**Task:**
Below are the records; collect from them each line containing the string "round".

Start of The data

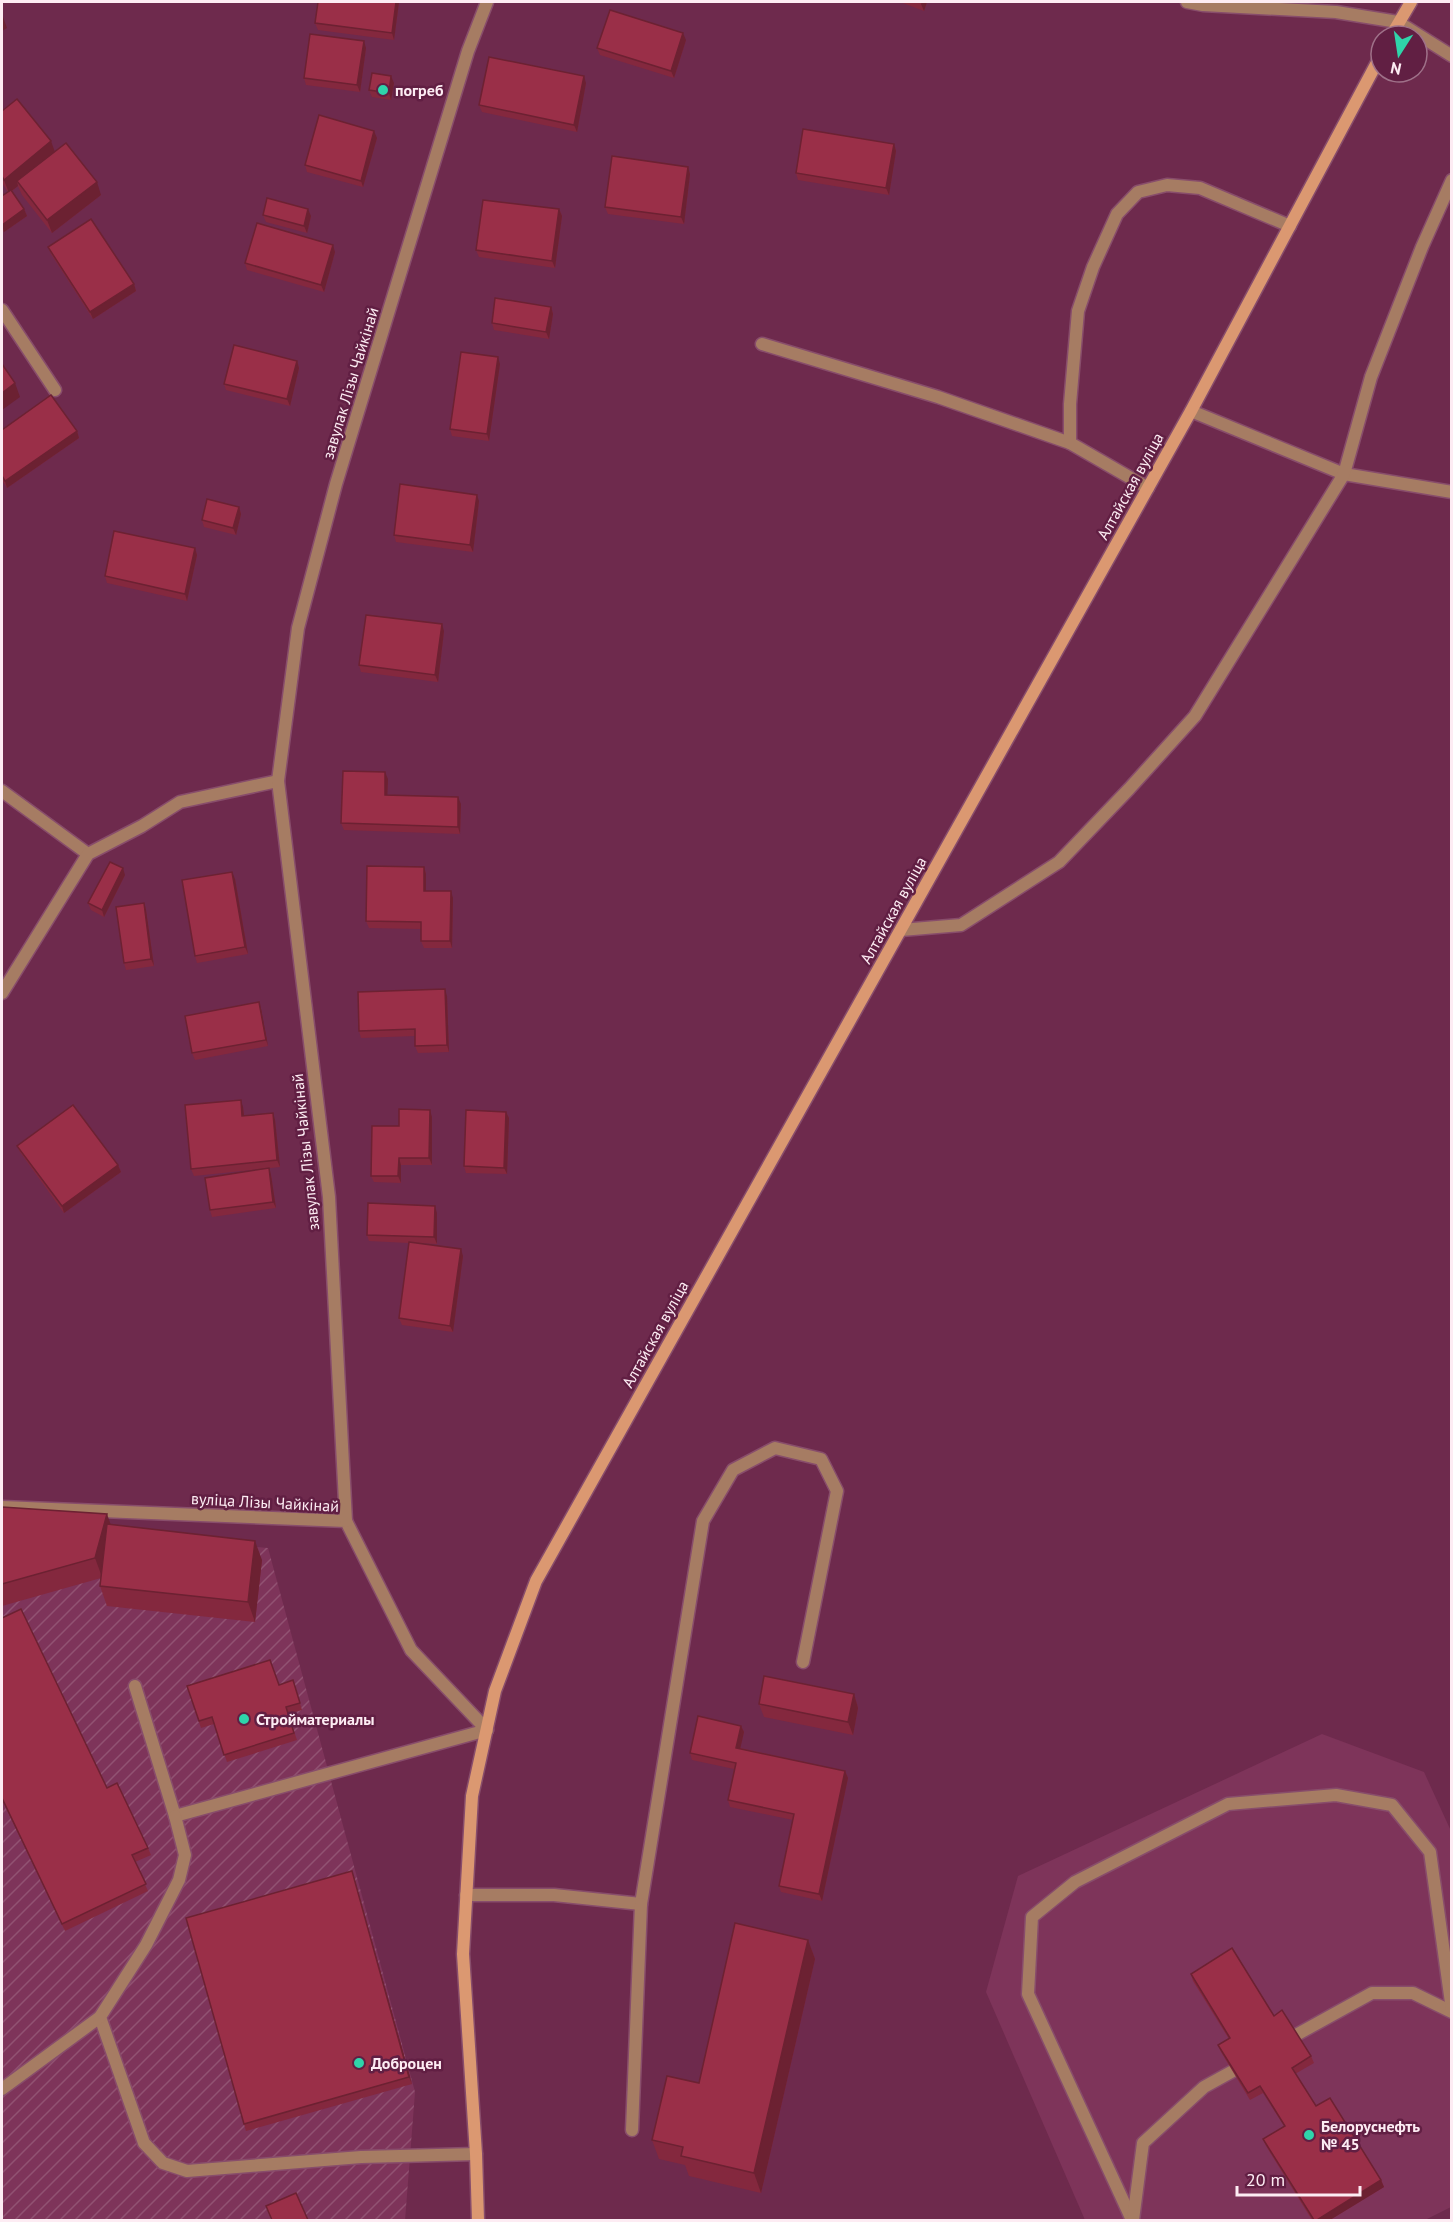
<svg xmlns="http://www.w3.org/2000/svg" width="1453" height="2222" viewBox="0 0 1453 2222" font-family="'PT Sans',sans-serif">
	<defs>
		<pattern id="industrial-furrows" width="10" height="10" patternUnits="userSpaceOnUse" patternTransform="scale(1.5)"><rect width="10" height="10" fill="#7e345a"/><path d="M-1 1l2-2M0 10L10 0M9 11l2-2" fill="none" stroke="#915272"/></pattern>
	</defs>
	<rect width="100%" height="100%" fill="#6e2a4d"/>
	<path fill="#7e345a" d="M1322,1734L1424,1772L1451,1831V2207L1425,2220H1085L986,1992L1018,1876Z"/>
	<path fill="url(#industrial-furrows)" d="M2,1524L268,1548L415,2092L405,2220H2Z"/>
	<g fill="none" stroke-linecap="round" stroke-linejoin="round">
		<g stroke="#884d6b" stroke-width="15">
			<g id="service">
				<path d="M1398,22L1452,56"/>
				<path d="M762,344L938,397L1070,443"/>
				<path d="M1191,411L1344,474L1452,492"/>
				<path d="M1148,488L1070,443V404L1078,311L1093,267L1117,214L1138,192L1167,185L1200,188L1290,226"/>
				<path d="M901,930L961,925L1059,862L1129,789L1195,716L1344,474L1371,377L1422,247L1452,180"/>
				<path d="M135,1686L175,1816L487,1730"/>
				<path d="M175,1816L185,1855L179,1880L146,1945L100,2017L144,2143L163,2163L187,2171L361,2157L476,2154"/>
				<path d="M466,1895H554L641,1904L703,1521L733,1470L775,1448L821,1459L837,1491L803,1662"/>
				<path d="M1296,2035L1372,1993H1413L1452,2012"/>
				<path d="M2,2089L100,2017"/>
				<path d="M632,2130L641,1904"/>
				<path d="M1132,2220L1028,1994L1032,1917L1075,1882L1228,1804L1336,1795L1392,1805L1430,1852L1452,2010"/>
				<path d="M1133,2220L1143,2143L1204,2087L1233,2071"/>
			</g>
		</g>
		<g stroke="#884d6b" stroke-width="15">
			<g id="minor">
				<path d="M1187,2L1203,5L1336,12L1398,22"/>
				<path d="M2,310L55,390"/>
				<path d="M2,791L88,854"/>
				<path d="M2,993L88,854L142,826L180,802L278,781"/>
				<path d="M2,1507L346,1521L411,1650L487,1730"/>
				<path d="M346,1521L329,1197L278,781L298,628L336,484L468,51L487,2"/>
			</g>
		</g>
		<g stroke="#884d6b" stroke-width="15">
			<g id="secondary">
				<path d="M1391,36L1411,2"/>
				<path d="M478,2220L476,2154L463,1954L472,1796L495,1691L536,1581L1191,411L1381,55"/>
			</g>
		</g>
		<use href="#service" stroke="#a67c63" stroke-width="12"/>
		<use href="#minor" stroke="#a67c63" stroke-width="12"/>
		<use href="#secondary" stroke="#db9871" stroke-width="12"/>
	</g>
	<g fill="#84283e">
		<path d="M399,2L394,40L318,30L315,23Z"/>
		<path d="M900,2H927L924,11Z"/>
		<path d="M686,40L674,78L600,55L597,48Z"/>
		<path d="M366,48L360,92L306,85L304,78Z"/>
		<path d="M394,83L391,100L372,97L369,90Z"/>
		<path d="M586,83L577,132L482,112L479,105Z"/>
		<path d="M2,111L55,152L101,195L52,233L22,195L18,186L12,191L24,209L27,216L4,232L2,228V196L8,192L2,183Z"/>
		<path d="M377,138L363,187L307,172L305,165Z"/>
		<path d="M894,144L896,151L889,195L798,180L796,173Z"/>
		<path d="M688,167L690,174L684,224L608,214L605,207Z"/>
		<path d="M559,209L562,216L555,268L479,257L476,250Z"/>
		<path d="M263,215L311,216L307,233L266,222Z"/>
		<path d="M48,247L134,284L136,291L93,319L51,254Z"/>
		<path d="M335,252L324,292L247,270L245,263Z"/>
		<path d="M551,307L553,314L549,339L494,330L492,323Z"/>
		<path d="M297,361L299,368L290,406L226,390L224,384Z"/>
		<path d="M500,364L489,441L452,436L450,429Z"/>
		<path d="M2,430L77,431L79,438L7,488L2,480Z"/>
		<path d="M479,501L473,552L396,542L394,535Z"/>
		<path d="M239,507L241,514L236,535L204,527L202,520Z"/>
		<path d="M195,548L197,555L187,601L107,583L105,576Z"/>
		<path d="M444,631L438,682L361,672L359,665Z"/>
		<path d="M388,779L387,795L461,804L460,834L344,830L341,823Z"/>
		<path d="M424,867L426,874V891L453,898L452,948H424L421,941V929L369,928L366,921Z"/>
		<path d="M125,875L104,917L91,910L88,903Z"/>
		<path d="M235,879L248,954L197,963L195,956Z"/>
		<path d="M144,903L146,910L154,966L126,970L124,963Z"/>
		<path d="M447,996L449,1052L418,1053L415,1046V1036L361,1038L359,1031Z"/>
		<path d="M261,1009L268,1046L195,1060L192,1053Z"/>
		<path d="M243,1107L244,1116L275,1120L280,1167L194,1176L191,1169Z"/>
		<path d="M506,1112L509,1118L507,1174L466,1173L464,1166Z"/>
		<path d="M432,1117V1165H401V1183L374,1182L371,1176L399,1126Z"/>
		<path d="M17,1146L118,1165L121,1172L64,1213L20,1152Z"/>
		<path d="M271,1175L276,1208L212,1217L210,1210Z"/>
		<path d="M437,1213V1244L417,1243L463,1256L453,1332L402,1325L399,1318L409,1243L369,1241L367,1235Z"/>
		<path d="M2,1507L110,1525L262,1560L255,1622L107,1606L100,1586L101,1578L2,1606Z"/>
		<path d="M2,1618L107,1788L148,1848L151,1855L135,1862L148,1891L65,1931L2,1800Z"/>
		<path d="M293,1680L302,1710L288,1714L297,1740L227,1762L214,1724L201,1728L187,1686L279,1685Z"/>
		<path d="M854,1694L858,1708L853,1735L764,1717L759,1704Z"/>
		<path d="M741,1726L744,1732L740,1748L845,1771L848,1778L822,1901L781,1892L779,1886L793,1820L730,1807L728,1800L734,1769L692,1760L690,1753Z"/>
		<path d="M354,1878L412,2084L246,2131L244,2124Z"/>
		<path d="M808,1940L815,1959L761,2193L689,2176L685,2165L659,2159L652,2140L699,2083Z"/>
		<path d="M1191,1974L1274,2016L1311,2056L1314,2063L1295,2074L1316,2106L1381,2180L1384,2187L1330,2220H1312L1266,2146L1263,2139L1284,2126L1263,2093L1250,2100L1221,2052L1218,2045L1229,2039L1193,1981Z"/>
	</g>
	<g fill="#6c2132">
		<path d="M396,2H399L394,40L392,33Z"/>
		<path d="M922,2H927L924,11L921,4Z"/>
		<path d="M2,14L7,28L2,31Z"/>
		<path d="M683,33L686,40L674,78L671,71Z"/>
		<path d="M364,41L366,48L360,92L357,85Z"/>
		<path d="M391,76L394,83L391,100L389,93Z"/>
		<path d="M584,76L586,83L577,132L574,125Z"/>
		<path d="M374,131L377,138L363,187L361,181Z"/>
		<path d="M51,141L56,155L17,181L18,186L9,193L4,180Z"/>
		<path d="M894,144L896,151L889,195L886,188Z"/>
		<path d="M688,167L690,174L684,224L681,217Z"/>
		<path d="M97,182L101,195L52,233L47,220Z"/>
		<path d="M24,209L27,216L4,232L2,225Z"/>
		<path d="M308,209L311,216L307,233L304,226Z"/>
		<path d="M559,209L562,216L555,268L552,261Z"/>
		<path d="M333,245L335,252L324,292L321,285Z"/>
		<path d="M134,284L136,291L93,319L90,312Z"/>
		<path d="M551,307L553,314L549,339L546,332Z"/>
		<path d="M498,357L500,364L489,441L487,434Z"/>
		<path d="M297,361L299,368L290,406L287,399Z"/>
		<path d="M15,383L20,397L2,410V393Z"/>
		<path d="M77,431L79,438L7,488L5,481Z"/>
		<path d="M477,495L479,501L473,552L470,545Z"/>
		<path d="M239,507L241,514L236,535L233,528Z"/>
		<path d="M195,548L197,555L187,601L185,594Z"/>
		<path d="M442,624L444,631L438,682L435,675Z"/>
		<path d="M385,772L388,779L387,802L385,795Z"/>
		<path d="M458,797L461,804L460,834L458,827Z"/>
		<path d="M424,867L426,874V898L424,891Z"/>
		<path d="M123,868L125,875L104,917L102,910Z"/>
		<path d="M232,872L235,879L248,954L245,947Z"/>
		<path d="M451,891L453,898L452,948L450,941Z"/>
		<path d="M144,903L146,910L154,966L151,959Z"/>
		<path d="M445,989L447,996L449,1052L447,1045Z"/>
		<path d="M259,1002L261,1009L268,1046L266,1040Z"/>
		<path d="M241,1100L243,1107L245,1123L242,1116Z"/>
		<path d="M430,1110L432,1117V1165L429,1158Z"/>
		<path d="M506,1112L509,1118L507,1174L504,1168Z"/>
		<path d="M273,1113L275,1120L280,1167L277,1160Z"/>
		<path d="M399,1158L401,1165V1183L398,1176Z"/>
		<path d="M118,1165L121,1172L64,1213L62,1206Z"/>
		<path d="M269,1168L271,1175L276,1208L273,1202Z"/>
		<path d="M435,1206L437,1213V1244L434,1237Z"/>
		<path d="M461,1249L463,1256L453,1332L450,1326Z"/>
		<path d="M107,1514L114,1534L102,1577L95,1558Z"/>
		<path d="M255,1541L262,1560L255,1622L248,1602Z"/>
		<path d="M854,1694L858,1708L853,1735L848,1722Z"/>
		<path d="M741,1726L744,1732L739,1754L736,1748Z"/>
		<path d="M845,1771L848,1778L822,1901L819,1894Z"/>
		<path d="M352,1871L354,1878L412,2084L409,2077Z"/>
		<path d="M808,1940L815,1959L761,2193L754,2173Z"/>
		<path d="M1381,2180L1384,2187L1330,2220H1317Z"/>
	</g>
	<g fill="#9a2f48" stroke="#6c2132" stroke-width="1.5">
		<path d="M318,2H396L392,33L315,23Z"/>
		<path d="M610,10L683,33L671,71L597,48Z"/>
		<path d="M310,34L364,41L357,85L304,78Z"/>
		<path d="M489,57L584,76L574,125L479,105Z"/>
		<path d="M372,73L391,76L389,93L369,90Z"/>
		<path d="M17,99L51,141L4,180L2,176V111Z"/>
		<path d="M319,115L374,131L361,181L305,165Z"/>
		<path d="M803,129L894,144L886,188L796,173Z"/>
		<path d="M66,143L97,182L47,220L17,181Z"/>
		<path d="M612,156L688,167L681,217L605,207Z"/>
		<path d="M11,190L24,209L2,225V196Z"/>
		<path d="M267,198L308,209L304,226L263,215Z"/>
		<path d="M483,200L559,209L552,261L476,250Z"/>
		<path d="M91,219L134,284L90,312L48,247Z"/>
		<path d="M257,223L333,245L321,285L245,263Z"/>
		<path d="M495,298L551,307L546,332L492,323Z"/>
		<path d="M234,345L297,361L287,399L224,384Z"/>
		<path d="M461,352L498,357L487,434L450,429Z"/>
		<path d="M2,364L15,383L2,393Z"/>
		<path d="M51,395L77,431L5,481L2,476V430Z"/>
		<path d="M400,484L477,495L470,545L394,535Z"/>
		<path d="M207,499L239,507L233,528L202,520Z"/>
		<path d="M114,531L195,548L185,594L105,576Z"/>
		<path d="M366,615L442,624L435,675L359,665Z"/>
		<path d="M343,771L385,772V795L458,797V827L341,823Z"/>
		<path d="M110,862L123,868L102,910L88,903Z"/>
		<path d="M367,866L424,867V891H451L450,941H421V922L366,921Z"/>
		<path d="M232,872L245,947L195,956L182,880Z"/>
		<path d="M144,903L151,959L124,963L116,907Z"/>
		<path d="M445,989L447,1045L415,1046V1029L359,1031L358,992Z"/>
		<path d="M259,1002L266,1040L192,1053L185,1016Z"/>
		<path d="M241,1100L242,1116L273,1113L277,1160L191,1169L185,1105Z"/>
		<path d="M73,1105L118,1165L62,1206L17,1146Z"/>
		<path d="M399,1109L430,1110L429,1158H399L398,1176H371L372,1126H399Z"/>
		<path d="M466,1110L506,1112L504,1168L464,1166Z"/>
		<path d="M269,1168L273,1202L210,1210L205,1178Z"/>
		<path d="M368,1203L435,1206L434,1237L367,1235Z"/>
		<path d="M409,1242L461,1249L450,1326L399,1318Z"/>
		<path d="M2,1507L107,1514L95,1558L2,1584Z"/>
		<path d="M107,1524L255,1541L248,1602L100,1586Z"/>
		<path d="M21,1609L107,1788L117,1783L148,1848L132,1855L146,1884L62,1924L2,1798V1618Z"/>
		<path d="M270,1660L279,1685L293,1680L300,1703L286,1707L294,1733L224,1755L212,1717L199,1721L187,1686Z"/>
		<path d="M764,1676L854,1694L848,1722L759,1704Z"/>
		<path d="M698,1716L741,1726L736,1748L845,1771L819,1894L779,1886L794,1814L728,1800L736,1763L690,1753Z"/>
		<path d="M352,1871L409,2077L244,2124L186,1918Z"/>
		<path d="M735,1923L808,1940L754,2173L681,2156L683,2147L652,2140L667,2076L699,2083Z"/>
		<path d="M1232,1948L1274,2016L1282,2010L1311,2056L1292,2068L1316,2106L1330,2098L1381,2180L1317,2220H1314L1263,2139L1285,2126L1260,2086L1248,2093L1218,2045L1230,2038L1191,1974Z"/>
		<path d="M296,2193L308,2220H272L266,2206Z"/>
	</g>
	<g fill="#2fd4aa" stroke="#611f43" stroke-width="2">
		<circle cx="383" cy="90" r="6"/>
		<circle cx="244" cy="1719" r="6"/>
		<circle cx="359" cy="2063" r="6"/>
		<circle cx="1309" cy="2135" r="6"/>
	</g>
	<g text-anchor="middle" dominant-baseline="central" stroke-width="5" stroke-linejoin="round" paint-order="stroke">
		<g font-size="16" font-weight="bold" fill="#fdecf3" stroke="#611f43" text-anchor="start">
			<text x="395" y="90">погреб</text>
			<text x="256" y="1719">Стройматериалы</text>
			<text x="371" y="2063">Доброцен</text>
			<text x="1321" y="2126">Белоруснефть<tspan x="1321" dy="18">№ 45</tspan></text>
		</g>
		<g font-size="16" fill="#fdecf3" stroke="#611f43">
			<text transform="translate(350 383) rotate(-73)">завулак Лізы Чайкінай</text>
			<text transform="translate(1130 486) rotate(-61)">Алтайская вуліца</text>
			<text transform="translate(893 910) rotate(-61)">Алтайская вуліца</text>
			<text transform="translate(305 1152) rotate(-96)">завулак Лізы Чайкінай</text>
			<text transform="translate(655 1334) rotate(-61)">Алтайская вуліца</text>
			<text transform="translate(265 1502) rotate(3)">вуліца Лізы Чайкінай</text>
		</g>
	</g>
	<rect width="1453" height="2222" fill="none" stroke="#fdecf3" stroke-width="6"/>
	<g transform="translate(1399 54) rotate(192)"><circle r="28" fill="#611f43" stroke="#9f7189" stroke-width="1.5"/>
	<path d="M0-4.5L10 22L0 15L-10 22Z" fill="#2fd4aa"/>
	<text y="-9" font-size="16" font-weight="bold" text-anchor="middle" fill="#fdecf3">N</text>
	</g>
	<path d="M1237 2186v9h123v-9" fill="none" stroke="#fdecf3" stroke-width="3"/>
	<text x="1246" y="2186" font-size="18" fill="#fdecf3" stroke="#611f43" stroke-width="4.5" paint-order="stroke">20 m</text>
</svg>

End of The data

**Final answer:**
	<g fill="none" stroke-linecap="round" stroke-linejoin="round">
	<g text-anchor="middle" dominant-baseline="central" stroke-width="5" stroke-linejoin="round" paint-order="stroke">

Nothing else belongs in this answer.